For Zotero, Javascript dominates the list of high-level, object-orientated
languages (557 files). Hence, there is most likely a package.json that
will tell us about any frameworks and packages used:
"dependencies": {
"prop-types": "^15.8.0",
"react": "^18.3.1",
.
.
},
Zotero uses React, but exactly how is the subject of the next level of
metadata detail.
Why This Matters
When documentation is incomplete — which is common in large projects — the source code becomes the documentation.
But raw source code is overwhelming.
Metadata extraction gives you:
- A map before you explore the terrain
- Quantitative insight into structure
- A deterministic starting point
It’s similar in spirit to static analysis tools like:
- Semgrep
- CodeQL
- Sourcegraph
Except here, we’re building our own structural layer.
Knowing what frameworks are used is helps in knowing what components we are likely to come across when we traverse the repo.
Ingesting what we know into a Knowledge Graph - Neo4j
A repository knowledge graph is built incrementally.
We don’t wait until everything is extracted. We start with what we know.
As metadata is collected, it is ingested into the graph. This allows us to immediately test whether the schema is useful.
Can it answer the questions we care about? Does it reveal structure? Does it expose relationships?
If not, the schema evolves.
The graph is both the model and the feedback loop.
The CLI tool command:
kgtools repo <repo> file_types
outputs the repo_files.csv.
The exact howto for ingesting this file depends on the type of your Neo4j instance.
This step turns raw metadata into something navigable.

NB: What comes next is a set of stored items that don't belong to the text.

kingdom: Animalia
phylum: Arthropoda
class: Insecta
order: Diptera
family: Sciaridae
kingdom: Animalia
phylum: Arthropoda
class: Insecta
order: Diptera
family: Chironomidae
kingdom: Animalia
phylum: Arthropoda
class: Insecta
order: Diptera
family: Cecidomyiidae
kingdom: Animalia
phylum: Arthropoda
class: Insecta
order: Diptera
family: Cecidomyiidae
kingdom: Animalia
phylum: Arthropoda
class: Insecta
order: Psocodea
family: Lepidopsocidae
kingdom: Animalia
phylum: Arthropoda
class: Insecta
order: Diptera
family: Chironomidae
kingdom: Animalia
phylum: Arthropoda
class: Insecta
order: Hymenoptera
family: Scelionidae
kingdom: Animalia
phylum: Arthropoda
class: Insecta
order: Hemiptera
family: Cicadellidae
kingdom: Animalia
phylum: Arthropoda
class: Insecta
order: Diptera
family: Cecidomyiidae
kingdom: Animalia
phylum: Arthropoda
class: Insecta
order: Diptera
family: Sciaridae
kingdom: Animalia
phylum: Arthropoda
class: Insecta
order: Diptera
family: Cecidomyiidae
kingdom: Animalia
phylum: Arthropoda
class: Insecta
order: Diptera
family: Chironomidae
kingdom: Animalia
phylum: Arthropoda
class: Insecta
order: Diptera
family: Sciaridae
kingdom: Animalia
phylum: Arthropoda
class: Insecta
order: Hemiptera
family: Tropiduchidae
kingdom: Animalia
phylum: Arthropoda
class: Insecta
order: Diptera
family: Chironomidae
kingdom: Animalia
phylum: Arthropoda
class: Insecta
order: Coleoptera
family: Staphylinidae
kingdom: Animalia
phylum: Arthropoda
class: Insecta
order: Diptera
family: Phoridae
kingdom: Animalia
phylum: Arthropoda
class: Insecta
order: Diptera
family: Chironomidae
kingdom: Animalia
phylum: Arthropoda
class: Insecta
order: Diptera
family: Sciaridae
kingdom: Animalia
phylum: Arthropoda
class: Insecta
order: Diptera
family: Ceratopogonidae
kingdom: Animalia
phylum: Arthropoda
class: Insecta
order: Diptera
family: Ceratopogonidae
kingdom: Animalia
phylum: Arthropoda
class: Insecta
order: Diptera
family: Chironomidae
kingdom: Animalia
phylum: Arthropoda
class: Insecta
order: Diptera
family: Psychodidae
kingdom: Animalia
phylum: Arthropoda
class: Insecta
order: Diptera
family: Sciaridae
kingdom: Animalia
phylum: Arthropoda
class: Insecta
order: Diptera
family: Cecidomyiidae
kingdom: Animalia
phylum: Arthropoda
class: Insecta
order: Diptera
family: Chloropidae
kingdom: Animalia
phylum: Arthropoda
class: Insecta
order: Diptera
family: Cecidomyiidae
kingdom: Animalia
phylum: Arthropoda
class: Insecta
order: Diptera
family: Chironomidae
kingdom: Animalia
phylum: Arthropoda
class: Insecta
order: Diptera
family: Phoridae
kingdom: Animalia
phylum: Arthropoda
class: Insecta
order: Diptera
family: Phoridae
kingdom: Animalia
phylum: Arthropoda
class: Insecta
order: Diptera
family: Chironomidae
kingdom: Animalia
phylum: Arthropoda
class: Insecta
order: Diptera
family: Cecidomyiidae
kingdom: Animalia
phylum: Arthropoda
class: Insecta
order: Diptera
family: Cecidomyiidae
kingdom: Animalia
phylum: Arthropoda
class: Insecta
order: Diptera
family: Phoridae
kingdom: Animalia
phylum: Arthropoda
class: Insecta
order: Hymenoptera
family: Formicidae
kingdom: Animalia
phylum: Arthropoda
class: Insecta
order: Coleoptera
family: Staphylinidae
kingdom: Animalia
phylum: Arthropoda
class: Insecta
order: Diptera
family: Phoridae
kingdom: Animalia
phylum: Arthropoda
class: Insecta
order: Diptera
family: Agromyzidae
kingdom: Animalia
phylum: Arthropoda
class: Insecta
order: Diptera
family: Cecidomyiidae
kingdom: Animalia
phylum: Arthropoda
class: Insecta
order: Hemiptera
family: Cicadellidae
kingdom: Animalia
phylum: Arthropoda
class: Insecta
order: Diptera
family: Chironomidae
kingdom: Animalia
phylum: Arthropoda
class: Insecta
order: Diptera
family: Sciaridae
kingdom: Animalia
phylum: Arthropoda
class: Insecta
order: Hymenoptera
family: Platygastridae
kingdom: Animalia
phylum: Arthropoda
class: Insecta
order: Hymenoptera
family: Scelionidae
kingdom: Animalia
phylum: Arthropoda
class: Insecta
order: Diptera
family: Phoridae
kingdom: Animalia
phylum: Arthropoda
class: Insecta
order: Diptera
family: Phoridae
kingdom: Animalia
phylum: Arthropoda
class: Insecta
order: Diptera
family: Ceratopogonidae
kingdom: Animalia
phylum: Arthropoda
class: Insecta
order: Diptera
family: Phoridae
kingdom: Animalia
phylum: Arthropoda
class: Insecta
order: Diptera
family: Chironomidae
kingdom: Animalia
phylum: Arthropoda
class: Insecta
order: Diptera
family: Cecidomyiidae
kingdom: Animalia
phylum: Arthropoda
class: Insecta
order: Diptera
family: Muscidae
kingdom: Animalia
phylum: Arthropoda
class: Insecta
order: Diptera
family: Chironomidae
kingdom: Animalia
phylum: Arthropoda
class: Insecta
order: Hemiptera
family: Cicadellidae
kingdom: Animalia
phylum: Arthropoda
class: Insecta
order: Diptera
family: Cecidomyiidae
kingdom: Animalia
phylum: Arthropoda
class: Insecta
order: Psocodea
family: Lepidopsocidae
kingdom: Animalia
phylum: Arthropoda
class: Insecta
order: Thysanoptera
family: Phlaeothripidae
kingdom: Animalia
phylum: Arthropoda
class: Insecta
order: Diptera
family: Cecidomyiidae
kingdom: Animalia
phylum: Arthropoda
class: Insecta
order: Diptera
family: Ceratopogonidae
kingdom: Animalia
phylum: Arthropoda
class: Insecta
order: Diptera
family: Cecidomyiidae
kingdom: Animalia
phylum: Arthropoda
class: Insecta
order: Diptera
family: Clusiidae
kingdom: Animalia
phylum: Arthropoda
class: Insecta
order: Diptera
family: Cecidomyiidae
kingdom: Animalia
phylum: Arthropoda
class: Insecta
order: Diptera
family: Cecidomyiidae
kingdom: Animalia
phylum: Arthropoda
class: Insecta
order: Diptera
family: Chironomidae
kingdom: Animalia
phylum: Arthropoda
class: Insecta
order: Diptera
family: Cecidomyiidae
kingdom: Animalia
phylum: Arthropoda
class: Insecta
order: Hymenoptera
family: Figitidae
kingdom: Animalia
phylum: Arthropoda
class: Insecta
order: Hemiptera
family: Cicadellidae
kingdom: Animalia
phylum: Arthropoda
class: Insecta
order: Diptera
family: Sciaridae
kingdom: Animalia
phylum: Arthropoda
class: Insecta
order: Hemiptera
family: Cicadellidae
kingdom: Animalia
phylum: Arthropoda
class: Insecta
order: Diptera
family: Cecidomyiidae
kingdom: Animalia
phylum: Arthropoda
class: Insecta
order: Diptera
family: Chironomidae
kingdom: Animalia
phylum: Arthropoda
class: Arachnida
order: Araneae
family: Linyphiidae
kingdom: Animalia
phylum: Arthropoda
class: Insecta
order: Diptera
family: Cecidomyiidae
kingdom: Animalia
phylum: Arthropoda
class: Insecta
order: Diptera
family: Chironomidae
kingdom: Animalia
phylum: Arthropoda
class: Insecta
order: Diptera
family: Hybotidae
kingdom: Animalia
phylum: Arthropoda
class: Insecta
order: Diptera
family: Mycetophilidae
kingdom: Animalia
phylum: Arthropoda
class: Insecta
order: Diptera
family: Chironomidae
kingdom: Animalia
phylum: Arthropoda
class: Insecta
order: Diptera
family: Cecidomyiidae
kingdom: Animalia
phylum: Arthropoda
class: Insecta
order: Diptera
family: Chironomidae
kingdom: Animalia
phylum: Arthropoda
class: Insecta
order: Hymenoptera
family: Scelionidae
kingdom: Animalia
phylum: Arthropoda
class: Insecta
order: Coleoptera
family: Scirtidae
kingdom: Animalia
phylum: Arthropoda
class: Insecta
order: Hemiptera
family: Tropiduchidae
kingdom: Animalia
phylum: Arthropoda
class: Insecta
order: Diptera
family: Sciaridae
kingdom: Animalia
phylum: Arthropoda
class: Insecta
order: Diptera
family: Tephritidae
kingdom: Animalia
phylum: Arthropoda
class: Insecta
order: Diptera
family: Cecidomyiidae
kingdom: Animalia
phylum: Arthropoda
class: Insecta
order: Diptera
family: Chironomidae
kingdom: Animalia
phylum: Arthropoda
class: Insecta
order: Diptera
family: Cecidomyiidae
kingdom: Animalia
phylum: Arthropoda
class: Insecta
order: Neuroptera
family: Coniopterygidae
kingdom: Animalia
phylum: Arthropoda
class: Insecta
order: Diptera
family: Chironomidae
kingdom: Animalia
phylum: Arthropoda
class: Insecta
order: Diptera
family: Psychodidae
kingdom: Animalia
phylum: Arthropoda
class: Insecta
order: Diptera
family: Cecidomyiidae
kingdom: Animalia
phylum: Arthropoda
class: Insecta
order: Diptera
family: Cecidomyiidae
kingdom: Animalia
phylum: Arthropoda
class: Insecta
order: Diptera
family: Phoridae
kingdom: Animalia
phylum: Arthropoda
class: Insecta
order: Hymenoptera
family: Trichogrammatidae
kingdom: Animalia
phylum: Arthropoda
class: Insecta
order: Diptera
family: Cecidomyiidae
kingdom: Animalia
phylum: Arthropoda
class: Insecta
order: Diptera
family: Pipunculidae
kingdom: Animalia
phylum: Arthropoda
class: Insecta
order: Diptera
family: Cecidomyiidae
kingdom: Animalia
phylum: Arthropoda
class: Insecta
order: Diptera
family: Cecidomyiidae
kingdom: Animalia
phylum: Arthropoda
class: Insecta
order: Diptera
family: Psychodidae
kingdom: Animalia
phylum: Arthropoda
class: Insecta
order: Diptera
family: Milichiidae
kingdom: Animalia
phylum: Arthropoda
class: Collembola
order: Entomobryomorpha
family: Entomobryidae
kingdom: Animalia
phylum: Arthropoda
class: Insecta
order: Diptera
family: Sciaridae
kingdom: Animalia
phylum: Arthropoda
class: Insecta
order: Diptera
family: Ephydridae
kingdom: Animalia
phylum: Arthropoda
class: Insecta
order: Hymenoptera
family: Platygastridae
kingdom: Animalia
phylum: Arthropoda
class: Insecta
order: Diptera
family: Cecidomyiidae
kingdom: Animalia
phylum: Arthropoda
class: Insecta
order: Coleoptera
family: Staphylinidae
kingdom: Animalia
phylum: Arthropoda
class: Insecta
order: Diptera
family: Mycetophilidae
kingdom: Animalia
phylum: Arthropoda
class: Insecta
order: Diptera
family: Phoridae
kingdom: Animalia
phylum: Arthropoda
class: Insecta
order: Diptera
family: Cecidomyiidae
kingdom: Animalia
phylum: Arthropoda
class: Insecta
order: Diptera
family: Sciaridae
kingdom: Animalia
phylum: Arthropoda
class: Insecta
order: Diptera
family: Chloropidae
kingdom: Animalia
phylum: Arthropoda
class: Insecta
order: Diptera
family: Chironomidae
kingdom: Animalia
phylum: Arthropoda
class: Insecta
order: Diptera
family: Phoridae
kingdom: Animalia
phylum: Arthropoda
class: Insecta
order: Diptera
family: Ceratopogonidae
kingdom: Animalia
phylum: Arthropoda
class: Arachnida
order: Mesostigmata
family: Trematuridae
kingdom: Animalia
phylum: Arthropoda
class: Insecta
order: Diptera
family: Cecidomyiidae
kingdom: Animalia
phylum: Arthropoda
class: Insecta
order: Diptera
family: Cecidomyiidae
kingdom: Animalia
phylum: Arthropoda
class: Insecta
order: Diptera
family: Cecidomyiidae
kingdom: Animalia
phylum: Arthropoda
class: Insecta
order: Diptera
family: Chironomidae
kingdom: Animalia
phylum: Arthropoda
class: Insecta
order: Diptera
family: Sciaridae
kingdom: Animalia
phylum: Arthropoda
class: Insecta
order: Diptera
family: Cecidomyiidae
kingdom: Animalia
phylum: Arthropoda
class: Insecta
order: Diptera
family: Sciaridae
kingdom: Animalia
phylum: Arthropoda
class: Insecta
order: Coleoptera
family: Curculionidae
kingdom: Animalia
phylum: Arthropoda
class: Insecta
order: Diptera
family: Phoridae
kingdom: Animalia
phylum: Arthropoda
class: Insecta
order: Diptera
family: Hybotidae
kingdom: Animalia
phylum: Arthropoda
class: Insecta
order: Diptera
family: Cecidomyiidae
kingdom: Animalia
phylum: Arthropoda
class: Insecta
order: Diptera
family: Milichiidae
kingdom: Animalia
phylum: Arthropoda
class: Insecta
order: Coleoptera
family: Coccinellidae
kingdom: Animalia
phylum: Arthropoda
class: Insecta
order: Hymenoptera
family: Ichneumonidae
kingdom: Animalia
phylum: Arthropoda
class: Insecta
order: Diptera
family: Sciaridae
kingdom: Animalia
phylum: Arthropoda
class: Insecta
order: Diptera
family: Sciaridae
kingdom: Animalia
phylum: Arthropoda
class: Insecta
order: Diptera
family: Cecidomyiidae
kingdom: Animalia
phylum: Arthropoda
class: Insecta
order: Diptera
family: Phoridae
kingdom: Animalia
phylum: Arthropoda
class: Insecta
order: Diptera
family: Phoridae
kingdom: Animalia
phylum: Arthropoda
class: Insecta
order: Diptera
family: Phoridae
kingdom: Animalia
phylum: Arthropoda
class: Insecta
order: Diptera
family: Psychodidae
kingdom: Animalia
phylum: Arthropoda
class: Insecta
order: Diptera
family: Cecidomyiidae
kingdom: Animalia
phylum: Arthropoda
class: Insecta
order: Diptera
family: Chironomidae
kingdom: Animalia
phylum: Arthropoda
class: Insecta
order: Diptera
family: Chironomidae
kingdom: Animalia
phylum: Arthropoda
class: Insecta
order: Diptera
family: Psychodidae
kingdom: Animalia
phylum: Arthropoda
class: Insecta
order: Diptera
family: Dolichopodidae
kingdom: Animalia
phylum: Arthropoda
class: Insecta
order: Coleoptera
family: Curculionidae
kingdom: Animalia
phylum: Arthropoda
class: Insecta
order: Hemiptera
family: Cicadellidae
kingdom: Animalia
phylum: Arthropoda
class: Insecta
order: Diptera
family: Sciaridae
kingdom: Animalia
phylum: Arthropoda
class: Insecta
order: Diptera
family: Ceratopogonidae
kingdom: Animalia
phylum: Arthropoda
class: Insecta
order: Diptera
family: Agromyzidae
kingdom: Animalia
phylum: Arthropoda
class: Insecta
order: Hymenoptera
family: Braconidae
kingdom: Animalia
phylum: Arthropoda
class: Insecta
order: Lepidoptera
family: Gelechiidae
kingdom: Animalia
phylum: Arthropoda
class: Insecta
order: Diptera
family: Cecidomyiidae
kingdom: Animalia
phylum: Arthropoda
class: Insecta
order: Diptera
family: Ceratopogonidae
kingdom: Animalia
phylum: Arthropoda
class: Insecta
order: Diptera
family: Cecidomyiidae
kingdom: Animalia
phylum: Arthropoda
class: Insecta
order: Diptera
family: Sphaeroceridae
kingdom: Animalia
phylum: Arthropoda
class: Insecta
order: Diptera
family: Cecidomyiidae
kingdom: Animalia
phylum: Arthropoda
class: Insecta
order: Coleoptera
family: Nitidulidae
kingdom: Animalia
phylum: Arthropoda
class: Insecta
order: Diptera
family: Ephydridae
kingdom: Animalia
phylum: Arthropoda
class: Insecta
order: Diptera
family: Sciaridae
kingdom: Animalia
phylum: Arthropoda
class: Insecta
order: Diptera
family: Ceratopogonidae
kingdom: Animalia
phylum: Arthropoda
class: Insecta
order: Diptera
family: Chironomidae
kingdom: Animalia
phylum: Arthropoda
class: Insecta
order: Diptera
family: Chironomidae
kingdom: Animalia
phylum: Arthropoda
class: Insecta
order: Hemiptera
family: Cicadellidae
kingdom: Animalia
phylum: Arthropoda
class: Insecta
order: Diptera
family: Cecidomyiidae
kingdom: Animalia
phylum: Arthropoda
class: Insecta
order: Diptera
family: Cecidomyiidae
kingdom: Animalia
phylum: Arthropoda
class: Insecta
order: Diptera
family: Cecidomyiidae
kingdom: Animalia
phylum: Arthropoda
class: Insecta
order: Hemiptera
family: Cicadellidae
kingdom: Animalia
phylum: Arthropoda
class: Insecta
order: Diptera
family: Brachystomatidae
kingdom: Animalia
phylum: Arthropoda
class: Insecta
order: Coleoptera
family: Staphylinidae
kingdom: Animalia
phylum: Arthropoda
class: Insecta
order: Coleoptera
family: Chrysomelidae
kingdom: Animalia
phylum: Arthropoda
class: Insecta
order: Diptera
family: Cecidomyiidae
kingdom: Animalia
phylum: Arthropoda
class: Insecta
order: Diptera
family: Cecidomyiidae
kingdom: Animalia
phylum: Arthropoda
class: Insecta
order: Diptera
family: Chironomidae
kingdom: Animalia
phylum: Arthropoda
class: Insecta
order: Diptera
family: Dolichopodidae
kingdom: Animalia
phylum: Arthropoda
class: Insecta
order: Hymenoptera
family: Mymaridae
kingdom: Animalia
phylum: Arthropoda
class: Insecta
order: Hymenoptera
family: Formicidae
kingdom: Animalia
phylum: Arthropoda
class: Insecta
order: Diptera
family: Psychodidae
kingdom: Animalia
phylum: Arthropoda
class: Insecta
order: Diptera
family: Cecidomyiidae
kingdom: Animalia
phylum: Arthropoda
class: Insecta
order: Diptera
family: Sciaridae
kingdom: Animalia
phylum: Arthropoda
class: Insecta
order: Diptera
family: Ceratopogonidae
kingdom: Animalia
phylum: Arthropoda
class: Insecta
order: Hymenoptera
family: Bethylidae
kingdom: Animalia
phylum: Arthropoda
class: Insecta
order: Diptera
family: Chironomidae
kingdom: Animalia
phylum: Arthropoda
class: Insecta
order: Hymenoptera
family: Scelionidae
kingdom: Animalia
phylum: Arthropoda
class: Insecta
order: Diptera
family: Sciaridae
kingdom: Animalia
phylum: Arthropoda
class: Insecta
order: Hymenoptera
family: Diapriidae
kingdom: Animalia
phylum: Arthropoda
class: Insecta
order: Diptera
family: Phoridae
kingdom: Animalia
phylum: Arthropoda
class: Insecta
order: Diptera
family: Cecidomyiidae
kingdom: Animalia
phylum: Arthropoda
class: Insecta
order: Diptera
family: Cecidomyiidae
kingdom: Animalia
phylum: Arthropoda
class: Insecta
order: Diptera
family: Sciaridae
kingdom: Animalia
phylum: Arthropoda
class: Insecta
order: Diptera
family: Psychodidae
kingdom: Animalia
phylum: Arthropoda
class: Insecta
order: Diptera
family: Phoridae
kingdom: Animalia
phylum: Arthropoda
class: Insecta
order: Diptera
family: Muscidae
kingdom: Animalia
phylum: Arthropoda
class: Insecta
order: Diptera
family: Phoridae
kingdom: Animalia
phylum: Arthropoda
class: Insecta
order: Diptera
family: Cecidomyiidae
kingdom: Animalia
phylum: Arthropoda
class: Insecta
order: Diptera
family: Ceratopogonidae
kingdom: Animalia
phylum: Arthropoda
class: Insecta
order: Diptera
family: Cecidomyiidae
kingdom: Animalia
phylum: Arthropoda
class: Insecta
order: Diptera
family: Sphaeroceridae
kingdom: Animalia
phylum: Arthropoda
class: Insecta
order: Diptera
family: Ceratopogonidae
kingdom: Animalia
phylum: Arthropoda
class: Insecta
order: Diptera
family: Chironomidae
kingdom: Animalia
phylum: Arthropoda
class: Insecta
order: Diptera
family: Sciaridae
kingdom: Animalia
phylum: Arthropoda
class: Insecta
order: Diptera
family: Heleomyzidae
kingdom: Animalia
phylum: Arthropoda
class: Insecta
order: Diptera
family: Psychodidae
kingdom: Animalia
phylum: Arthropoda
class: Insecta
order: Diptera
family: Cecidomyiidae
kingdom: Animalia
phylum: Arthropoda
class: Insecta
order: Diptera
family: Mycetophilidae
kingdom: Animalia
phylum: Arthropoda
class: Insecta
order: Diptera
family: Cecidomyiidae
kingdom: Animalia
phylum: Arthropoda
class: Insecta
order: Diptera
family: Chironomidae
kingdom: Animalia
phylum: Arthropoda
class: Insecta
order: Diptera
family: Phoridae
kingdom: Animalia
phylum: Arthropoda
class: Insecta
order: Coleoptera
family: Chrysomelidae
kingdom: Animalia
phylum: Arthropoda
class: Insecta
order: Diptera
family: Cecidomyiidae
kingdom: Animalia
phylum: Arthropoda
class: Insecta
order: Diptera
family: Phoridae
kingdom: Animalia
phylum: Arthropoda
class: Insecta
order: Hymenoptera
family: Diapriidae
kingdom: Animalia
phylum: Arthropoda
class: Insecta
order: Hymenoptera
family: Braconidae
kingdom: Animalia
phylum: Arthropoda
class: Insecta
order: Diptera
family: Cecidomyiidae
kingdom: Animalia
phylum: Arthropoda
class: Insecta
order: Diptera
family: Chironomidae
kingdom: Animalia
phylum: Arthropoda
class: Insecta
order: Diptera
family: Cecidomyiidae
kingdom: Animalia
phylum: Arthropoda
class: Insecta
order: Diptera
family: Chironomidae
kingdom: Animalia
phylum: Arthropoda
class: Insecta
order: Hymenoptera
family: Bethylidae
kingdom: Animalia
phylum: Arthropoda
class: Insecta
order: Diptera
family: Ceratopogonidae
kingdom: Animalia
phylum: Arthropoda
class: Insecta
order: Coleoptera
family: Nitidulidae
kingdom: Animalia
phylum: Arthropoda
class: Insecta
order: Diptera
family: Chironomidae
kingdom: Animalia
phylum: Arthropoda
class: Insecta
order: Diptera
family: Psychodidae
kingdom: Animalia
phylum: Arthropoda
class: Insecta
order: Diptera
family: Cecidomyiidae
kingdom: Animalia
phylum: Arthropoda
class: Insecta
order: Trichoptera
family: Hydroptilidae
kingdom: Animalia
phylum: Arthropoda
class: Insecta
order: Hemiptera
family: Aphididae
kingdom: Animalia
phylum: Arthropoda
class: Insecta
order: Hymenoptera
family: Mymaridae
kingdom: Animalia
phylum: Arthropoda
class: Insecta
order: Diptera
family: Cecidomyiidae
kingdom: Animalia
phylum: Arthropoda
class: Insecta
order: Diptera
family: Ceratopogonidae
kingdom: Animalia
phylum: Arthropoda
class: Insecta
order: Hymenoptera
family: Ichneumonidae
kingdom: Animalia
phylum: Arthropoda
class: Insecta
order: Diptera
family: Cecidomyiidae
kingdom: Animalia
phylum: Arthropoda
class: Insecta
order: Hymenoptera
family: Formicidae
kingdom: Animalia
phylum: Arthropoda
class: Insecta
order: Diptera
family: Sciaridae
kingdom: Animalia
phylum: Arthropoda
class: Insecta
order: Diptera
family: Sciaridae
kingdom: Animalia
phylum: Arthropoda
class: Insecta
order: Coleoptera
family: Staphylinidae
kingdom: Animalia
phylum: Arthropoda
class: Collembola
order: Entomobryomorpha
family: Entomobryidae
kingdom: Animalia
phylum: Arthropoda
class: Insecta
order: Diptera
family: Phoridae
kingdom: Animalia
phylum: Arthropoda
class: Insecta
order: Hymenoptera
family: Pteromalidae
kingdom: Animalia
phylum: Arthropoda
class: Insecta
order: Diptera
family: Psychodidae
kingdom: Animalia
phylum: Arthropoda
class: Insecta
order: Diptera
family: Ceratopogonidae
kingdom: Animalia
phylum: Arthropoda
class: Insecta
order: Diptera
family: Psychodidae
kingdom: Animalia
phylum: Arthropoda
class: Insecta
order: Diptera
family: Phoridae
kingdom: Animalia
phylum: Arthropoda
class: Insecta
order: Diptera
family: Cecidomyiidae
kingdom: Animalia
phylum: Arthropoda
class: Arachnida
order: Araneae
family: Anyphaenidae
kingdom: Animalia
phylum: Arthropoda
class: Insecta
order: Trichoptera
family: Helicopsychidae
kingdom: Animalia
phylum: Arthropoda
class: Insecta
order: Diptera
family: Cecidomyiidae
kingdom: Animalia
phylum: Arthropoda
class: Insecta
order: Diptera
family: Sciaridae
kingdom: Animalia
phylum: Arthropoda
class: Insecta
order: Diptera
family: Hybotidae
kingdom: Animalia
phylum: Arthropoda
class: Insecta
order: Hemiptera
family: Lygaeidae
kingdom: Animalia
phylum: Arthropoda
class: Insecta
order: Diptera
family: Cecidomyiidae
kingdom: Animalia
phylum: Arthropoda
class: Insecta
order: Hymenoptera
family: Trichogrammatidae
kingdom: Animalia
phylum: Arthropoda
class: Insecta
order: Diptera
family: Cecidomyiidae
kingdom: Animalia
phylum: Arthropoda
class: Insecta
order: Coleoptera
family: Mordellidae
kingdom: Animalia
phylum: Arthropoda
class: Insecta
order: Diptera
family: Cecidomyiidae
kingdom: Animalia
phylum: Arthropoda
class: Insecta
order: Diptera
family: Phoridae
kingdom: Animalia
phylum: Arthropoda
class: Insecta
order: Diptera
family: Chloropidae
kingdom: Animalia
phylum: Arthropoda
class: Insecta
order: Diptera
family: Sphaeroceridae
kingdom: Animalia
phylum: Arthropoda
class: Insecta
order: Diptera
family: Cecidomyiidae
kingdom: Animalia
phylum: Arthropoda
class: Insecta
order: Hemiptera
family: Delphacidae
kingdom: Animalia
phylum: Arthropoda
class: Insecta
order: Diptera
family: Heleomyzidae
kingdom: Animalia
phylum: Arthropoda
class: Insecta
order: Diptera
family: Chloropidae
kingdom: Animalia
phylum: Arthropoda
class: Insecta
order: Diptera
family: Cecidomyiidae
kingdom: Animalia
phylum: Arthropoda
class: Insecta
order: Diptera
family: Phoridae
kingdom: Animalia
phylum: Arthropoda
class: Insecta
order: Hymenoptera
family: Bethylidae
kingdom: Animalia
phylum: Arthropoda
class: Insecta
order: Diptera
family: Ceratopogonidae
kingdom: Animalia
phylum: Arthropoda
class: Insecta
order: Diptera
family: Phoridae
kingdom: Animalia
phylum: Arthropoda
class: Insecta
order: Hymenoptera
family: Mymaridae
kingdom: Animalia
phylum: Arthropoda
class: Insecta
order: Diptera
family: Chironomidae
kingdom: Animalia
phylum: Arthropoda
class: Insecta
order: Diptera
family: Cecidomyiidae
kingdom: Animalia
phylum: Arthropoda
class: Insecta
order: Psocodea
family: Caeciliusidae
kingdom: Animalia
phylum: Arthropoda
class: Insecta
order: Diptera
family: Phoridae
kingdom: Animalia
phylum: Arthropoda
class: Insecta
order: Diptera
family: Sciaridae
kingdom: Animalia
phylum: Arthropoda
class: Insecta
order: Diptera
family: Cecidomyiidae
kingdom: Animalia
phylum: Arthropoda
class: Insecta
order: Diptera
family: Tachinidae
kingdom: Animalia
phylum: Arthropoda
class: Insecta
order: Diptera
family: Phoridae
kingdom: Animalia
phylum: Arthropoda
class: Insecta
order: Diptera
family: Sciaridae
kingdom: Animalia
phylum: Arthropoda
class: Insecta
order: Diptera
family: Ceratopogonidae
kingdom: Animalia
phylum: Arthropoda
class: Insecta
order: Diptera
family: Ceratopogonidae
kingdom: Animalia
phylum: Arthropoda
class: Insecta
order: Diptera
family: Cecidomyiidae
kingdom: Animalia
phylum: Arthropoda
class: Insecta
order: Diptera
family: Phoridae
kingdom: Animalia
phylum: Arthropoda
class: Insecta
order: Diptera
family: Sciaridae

A flat file becomes a graph.
A graph becomes structure.
And structure is what allows us to move from exploration to understanding. For example, a schema like the following:
flowchart TD
A((Directory))
B((FileName))
C((FileType))
A-->|CONTAINS|B
B-->|IS_TYPE_OF|C
lets us answer the following question:
"What files are co-located in the same folder? Tightly coupled files indicate a particular design philosopy"
We explore software patter recognition in subsequent posts.
Next: AST Traversal
Metadata tells us:
Where the logic probably lives.
The Abstract Syntax Tree tells us:
What the logic actually does.
In the next post, I’ll show how to:
- Parse likely application files
- Extract functions, imports, and call relationships
- Convert that into graph-ready data
- Prepare it for ingestion into Neo4j
That’s where structural intelligence really begins.
Closing Thought
When facing an unfamiliar codebase:
Don’t start by reading files.
Start by extracting structure.
Structure becomes a graph.
The graph becomes navigable intelligence.
And that’s how you turn a black box into something explorable.